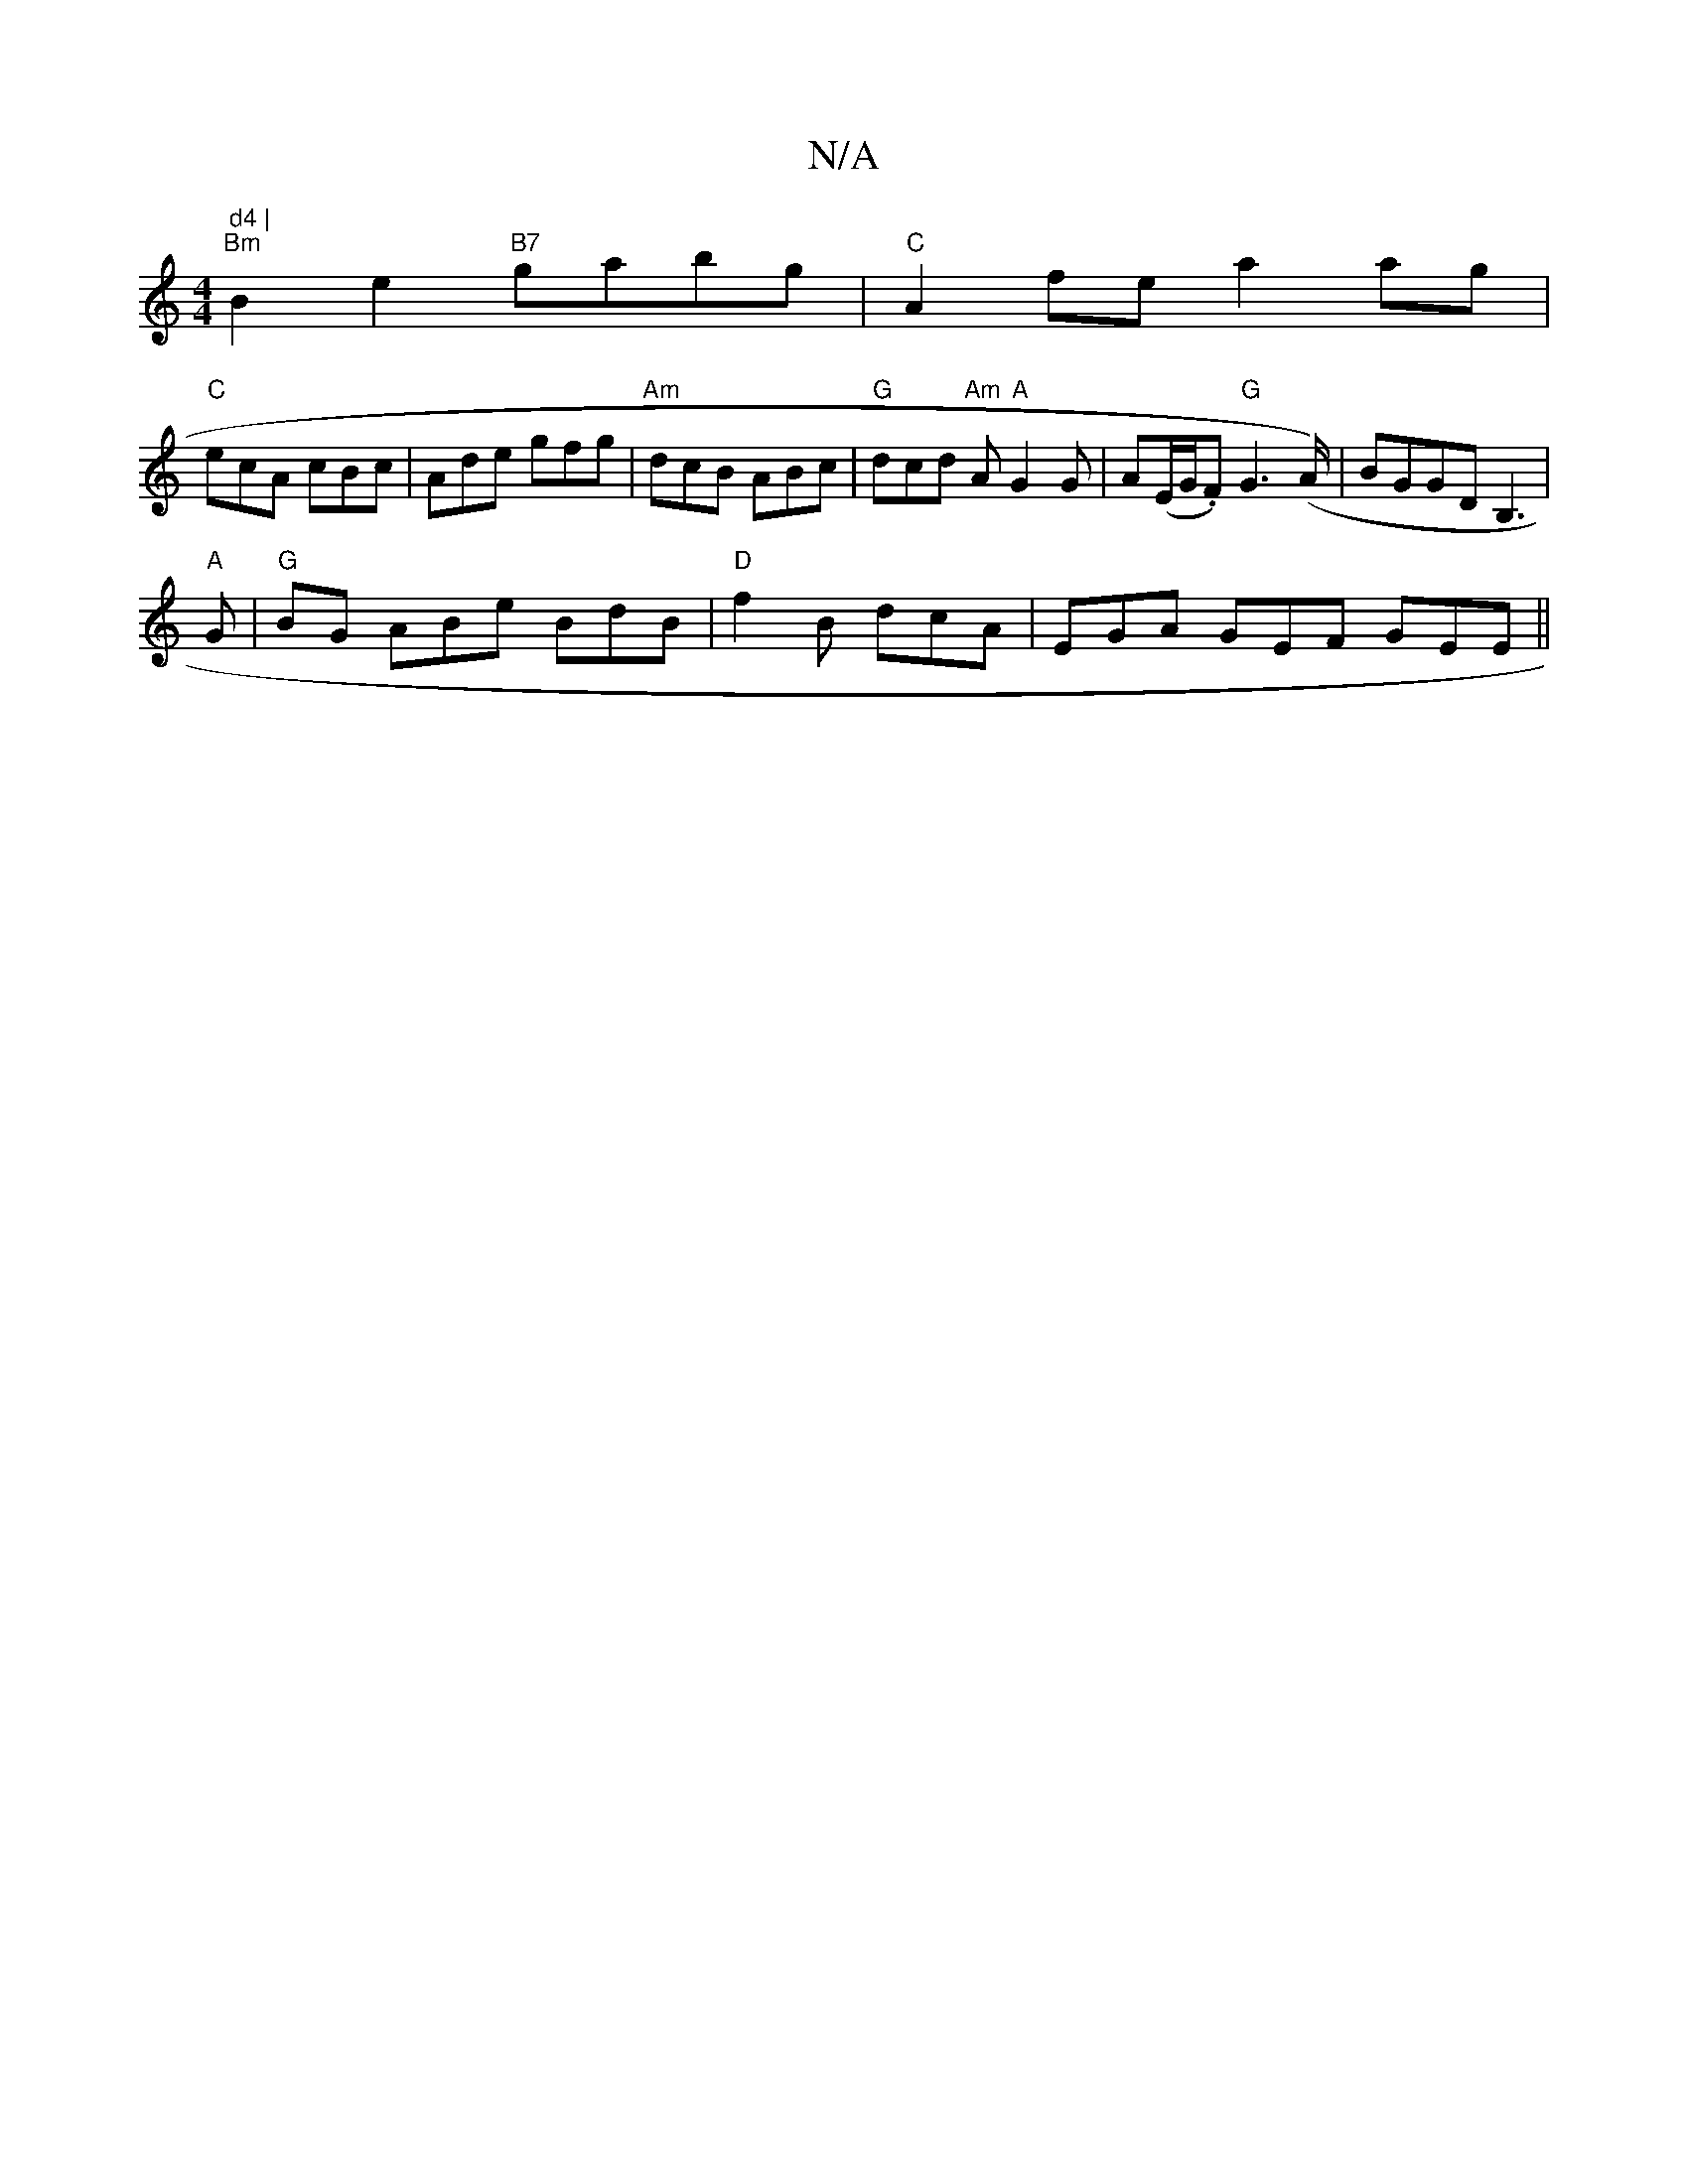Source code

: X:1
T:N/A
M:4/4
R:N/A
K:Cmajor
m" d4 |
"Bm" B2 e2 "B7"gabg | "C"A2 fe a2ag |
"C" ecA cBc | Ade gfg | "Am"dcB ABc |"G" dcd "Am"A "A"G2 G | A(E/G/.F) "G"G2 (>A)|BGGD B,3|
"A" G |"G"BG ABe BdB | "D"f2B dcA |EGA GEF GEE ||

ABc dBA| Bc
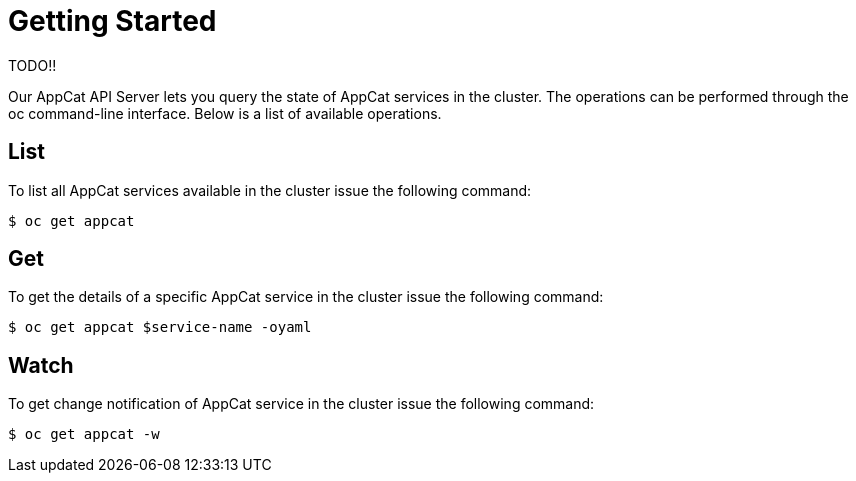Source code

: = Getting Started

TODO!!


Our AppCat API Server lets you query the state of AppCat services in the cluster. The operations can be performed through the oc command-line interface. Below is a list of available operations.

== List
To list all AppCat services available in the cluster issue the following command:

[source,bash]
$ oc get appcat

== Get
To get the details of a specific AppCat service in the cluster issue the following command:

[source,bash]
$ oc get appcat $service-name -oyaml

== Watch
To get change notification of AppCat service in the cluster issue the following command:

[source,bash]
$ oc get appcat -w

* [Instructions for the task]: In your answer, set down the full listing word for word and include no pictures.

* [Solution for this problem]:
Source code

: X:1
T:N/A
M:4/4
R:N/A
K:Cmajor
m" d4 |
"Bm" B2 e2 "B7"gabg | "C"A2 fe a2ag |
"C" ecA cBc | Ade gfg | "Am"dcB ABc |"G" dcd "Am"A "A"G2 G | A(E/G/.F) "G"G2 (>A)|BGGD B,3|
"A" G |"G"BG ABe BdB | "D"f2B dcA |EGA GEF GEE ||

ABc dBA| Bc
Source code

: = Getting Started

TODO!!


Our AppCat API Server lets you query the state of AppCat services in the cluster. The operations can be performed through the oc command-line interface. Below is a list of available operations.

== List
To list all AppCat services available in the cluster issue the following command:

[source,bash]
$ oc get appcat

== Get
To get the details of a specific AppCat service in the cluster issue the following command:

[source,bash]
$ oc get appcat $service-name -oyaml

== Watch
To get change notification of AppCat service in the cluster issue the following command:

[source,bash]
$ oc get appcat -w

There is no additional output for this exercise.